In order to make navigation choices, foragers have a preference function for evaluating interface objects and actions, and a choice rule for selecting among those alternatives based on those evaluations. These evaluations are based on proximal cues on user interfaces.

Evaluation involves a categorization problem in which the information forager must be able to go from past experience and the available proximal cues to infer unobserved features of the distal items.

Models developed in this theory of information scent can predict where people will navigate or what information resources they will select based on their information need.

This also let you to understand what are some reading habits of emails recivers.

More info about this theory of Peter Pirolli click here.

Feb 19, 2005

The cost of e-mail interruption at the workplace

The use of email by employees at a british company was studied and it was found that the interrupt effect from emails is more than generally believed.

Employees allowed themselves to be interrupted almost as frequently as telephone calls, and the common reaction to the arrival of an email is to react almost as quickly as they would respond to telephone calls.

This means the interrupt effect is comparable with that of a telephone call.

The recovery time from an email interruption was found to be significantly less than the published recovery time for telephone calls.

It is to be concluded that while Email is still less disruptive than the telephone, the way the majority of users handle their incoming email has been shown to give far more interruption than expected.

By analysing the data captured the authors have been able to create recommendations for a set of guidelines for email usage within the workplace that will increase employee efficiency by reducing the prominence of interruptions, restricting the use of email-to-all messages, setting-up the email application to display three lines of the email and to check for email less frequently.

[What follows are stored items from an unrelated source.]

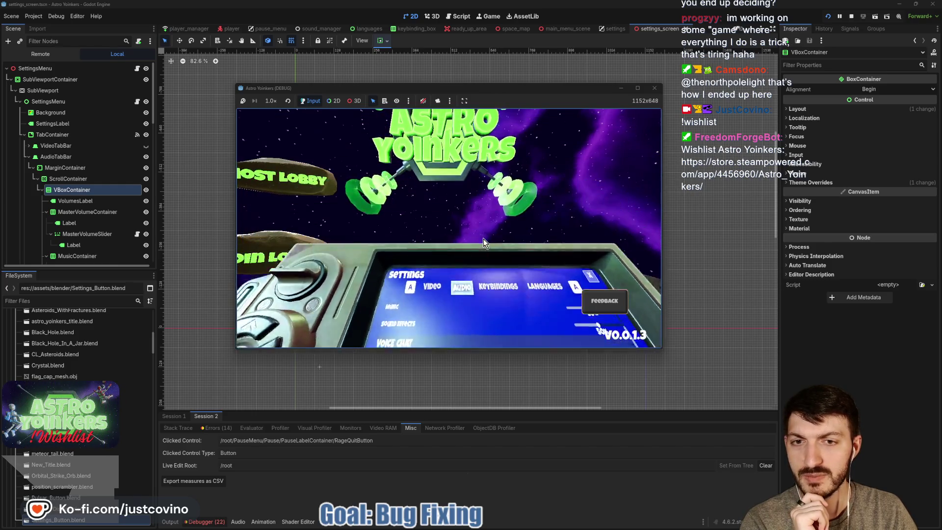
pyautogui.press('Escape')
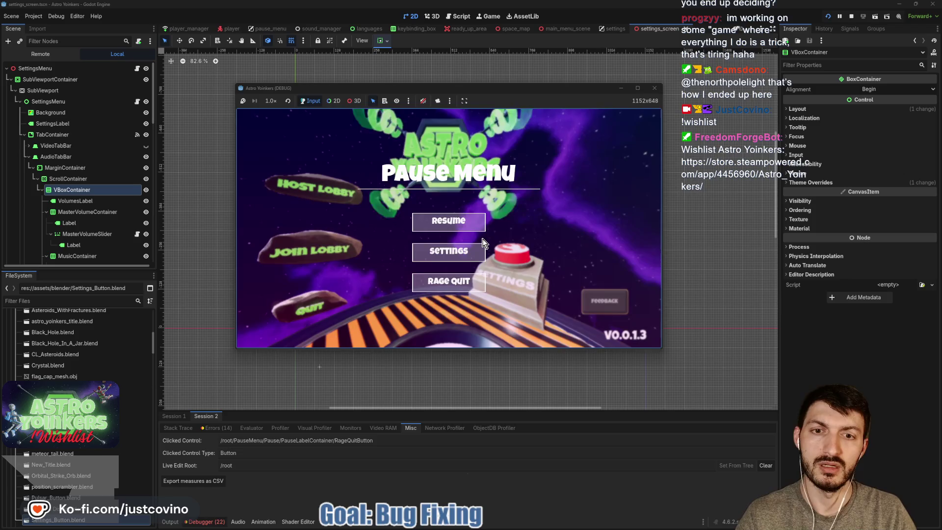
pyautogui.press('Escape')
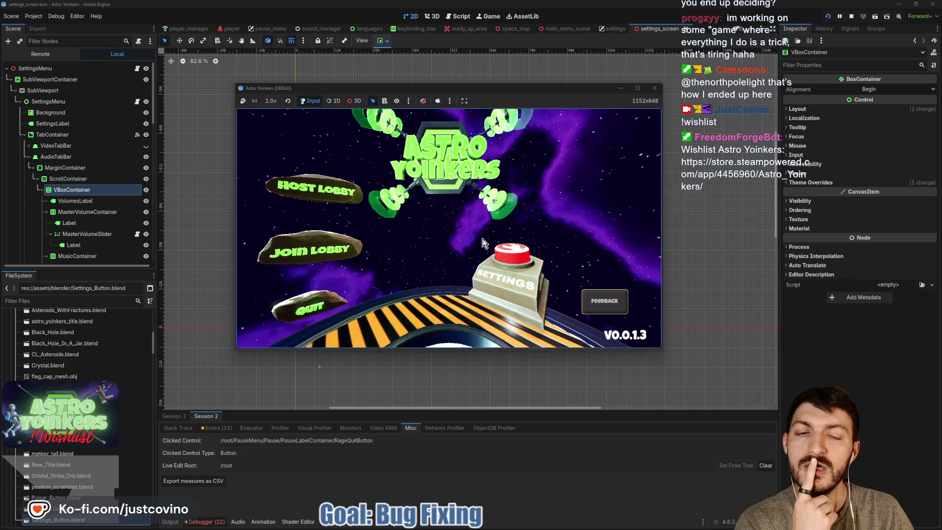
pyautogui.click(852, 15)
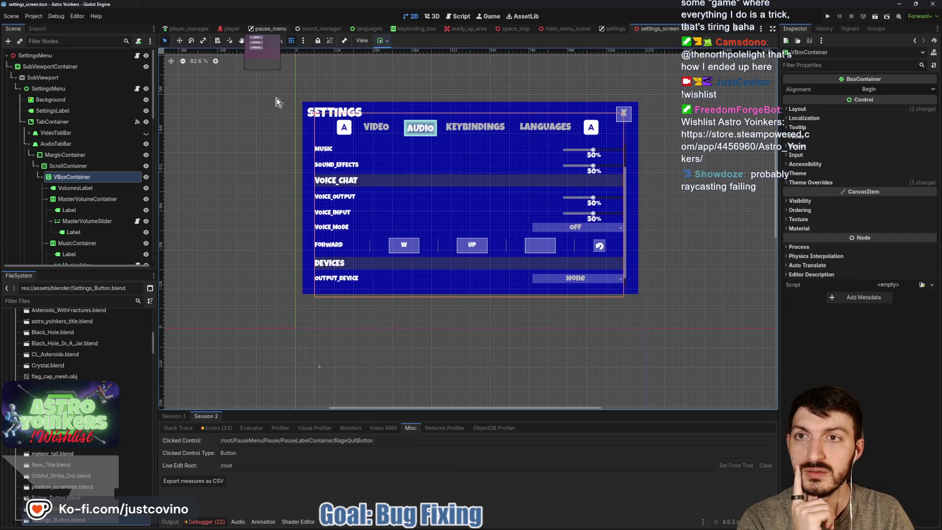
# Open pause_menu.gd from the PauseMenu root node of the pause_menu scene.
pyautogui.click(267, 28)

It is recommended that training should be given to staff on how to use email more effectively to increase employee productivity.

Most email applications allow different means of notifying the user of incoming email. These different means can give different levels of intrusion, as some are easier to ignore than others.

For example a prominent sound accompanying a pop up dialog box that requires a response, has a far more intrusive effect than a small icon that appears in one corner of the screen, yet the user is just as aware of the incoming email whichever is used.

A less intrusive notification may encourage users to respond in their own time at a moment which is more convenient for them as it will give less of an interruption to their concentration on the job in hand.

It is notable that many of the email messages employees received were not really relevant to for them.

This usually resulted from an email sent to all employees. This was particularly true when employees used a reply-to-all message when the whole company received the message yet it was often only useful to one or two individuals.

To reduce this problem employees should be encouraged to restrict their use of email-to-all messages, and especially reply-to-all messages.

This may be achieved through better education and training on the use of email. A further encouragement may be to provide more targeted user groups to allow employees to be more selective about who they contact.

More info -->

Jan 16, 2005

Computer mediated communicatios effects

This research is about team trust development.

When virtual teams need to establish trust at a distance, it is advantageous for them to use rich media to communicate.

A Universitu of Michigan research team studied the emergence of trust in a social dilemma game in four different communication situations: face-to-face, video, audio, and text chat.

All three of the richer conditions were significant improvements over text chat.

Video and audio conferencing groups were nearly as good as face-toface, but both did show some evidence of what we term delayed trust (slower progress toward full cooperation) and fragile trust (vulnerability to opportunistic behavior).

Computer-Mediated Communications may delay trust formation by slowing the rate at which individuals can gather nonverbal cues about partners’ trustworthiness.